▸ COMPITO 1
Nel testo sul viaggio verso il fronte russo, in quale bosco furono iniziati i diari?
+++ SEGMENTO DI TESTO +++
Viaggio verso l’impenetrabile muro bolscevico
Per gentile concessione di Vanda Corti presentiamo un inedito dai Diari di guerra dello scrittore, di cui è uscita qualche anticipazione nel Ricordo diventa poesia (Ares 2017). In questi pagine di diario, iniziate il 5 novembre 1943 a Guagnano (Lecce) dopo aver raggiunto le truppe Alleate, Corti ricorda il viaggio verso il fronte russo nel 1942 (foto): in quella tragica esperienza maturò la sua vocazione di scrittore.
Mi rivedo seduto a tavolino, nel bosco di Lesnoje, allorché iniziai questi diari che giorno per giorno ricevettero le mie memorie fino a quando nel dicembre dello scorso anno i Siberiani ruppero il nostro fronte e iniziò il periodo della cattiva ventura. Quanto sole c’era a Lesnoje! Sul tavolino disegnava gli arabeschi dei rami sotto cui ero seduto.
Verso Natale io distrussi i diari che formavano già tre quadernetti fitti fitti e che, unici fra le mie cose, io non avevo mai abbandonato negli spaventosi giorni della ritirata: ogni speranza di salvarsi era umanamente assurda e io non volevo che, dalle considerazioni sui Tedeschi, numerose nei miei scritti, il nemico traesse motivo di propaganda.
+++ RECORD DEL DATASET +++
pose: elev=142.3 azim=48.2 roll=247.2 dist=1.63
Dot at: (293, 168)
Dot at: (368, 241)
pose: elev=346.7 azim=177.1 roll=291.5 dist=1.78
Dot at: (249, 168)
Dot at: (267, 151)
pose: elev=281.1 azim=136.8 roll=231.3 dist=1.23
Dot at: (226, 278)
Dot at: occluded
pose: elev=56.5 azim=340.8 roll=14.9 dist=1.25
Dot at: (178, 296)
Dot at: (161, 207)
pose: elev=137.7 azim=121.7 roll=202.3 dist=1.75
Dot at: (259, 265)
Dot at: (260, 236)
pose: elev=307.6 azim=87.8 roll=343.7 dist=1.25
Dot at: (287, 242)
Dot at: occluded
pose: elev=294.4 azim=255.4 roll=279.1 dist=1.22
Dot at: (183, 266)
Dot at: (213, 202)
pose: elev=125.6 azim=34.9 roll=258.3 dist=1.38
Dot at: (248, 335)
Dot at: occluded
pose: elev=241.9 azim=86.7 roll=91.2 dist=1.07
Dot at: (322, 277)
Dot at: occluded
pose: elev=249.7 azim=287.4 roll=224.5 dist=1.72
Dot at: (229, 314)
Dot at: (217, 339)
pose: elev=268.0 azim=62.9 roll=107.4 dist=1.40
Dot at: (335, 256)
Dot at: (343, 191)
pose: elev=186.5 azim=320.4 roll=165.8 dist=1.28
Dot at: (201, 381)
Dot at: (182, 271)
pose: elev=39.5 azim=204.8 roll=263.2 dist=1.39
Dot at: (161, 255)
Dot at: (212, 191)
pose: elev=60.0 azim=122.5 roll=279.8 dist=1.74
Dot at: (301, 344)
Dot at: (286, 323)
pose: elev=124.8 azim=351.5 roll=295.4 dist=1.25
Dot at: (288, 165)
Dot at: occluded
+++
▸ COMPITO 2
Disponi in una lista JSON di stringhe le righe dei record, una stringa per ogni riga e senza le righe vuote. Parti dalla riga che contiene "pose: elev=307.6 azim=87.8" e prosegui fino alla riga che contiene "Dot at: (343, 191)", includendo entrambe.

▸ SOLUZIONE SVOLTA 1
Nel bosco di Lesnoje.

▸ SOLUZIONE SVOLTA 2
[
  "pose: elev=307.6 azim=87.8 roll=343.7 dist=1.25",
  "Dot at: (287, 242)",
  "Dot at: occluded",
  "pose: elev=294.4 azim=255.4 roll=279.1 dist=1.22",
  "Dot at: (183, 266)",
  "Dot at: (213, 202)",
  "pose: elev=125.6 azim=34.9 roll=258.3 dist=1.38",
  "Dot at: (248, 335)",
  "Dot at: occluded",
  "pose: elev=241.9 azim=86.7 roll=91.2 dist=1.07",
  "Dot at: (322, 277)",
  "Dot at: occluded",
  "pose: elev=249.7 azim=287.4 roll=224.5 dist=1.72",
  "Dot at: (229, 314)",
  "Dot at: (217, 339)",
  "pose: elev=268.0 azim=62.9 roll=107.4 dist=1.40",
  "Dot at: (335, 256)",
  "Dot at: (343, 191)"
]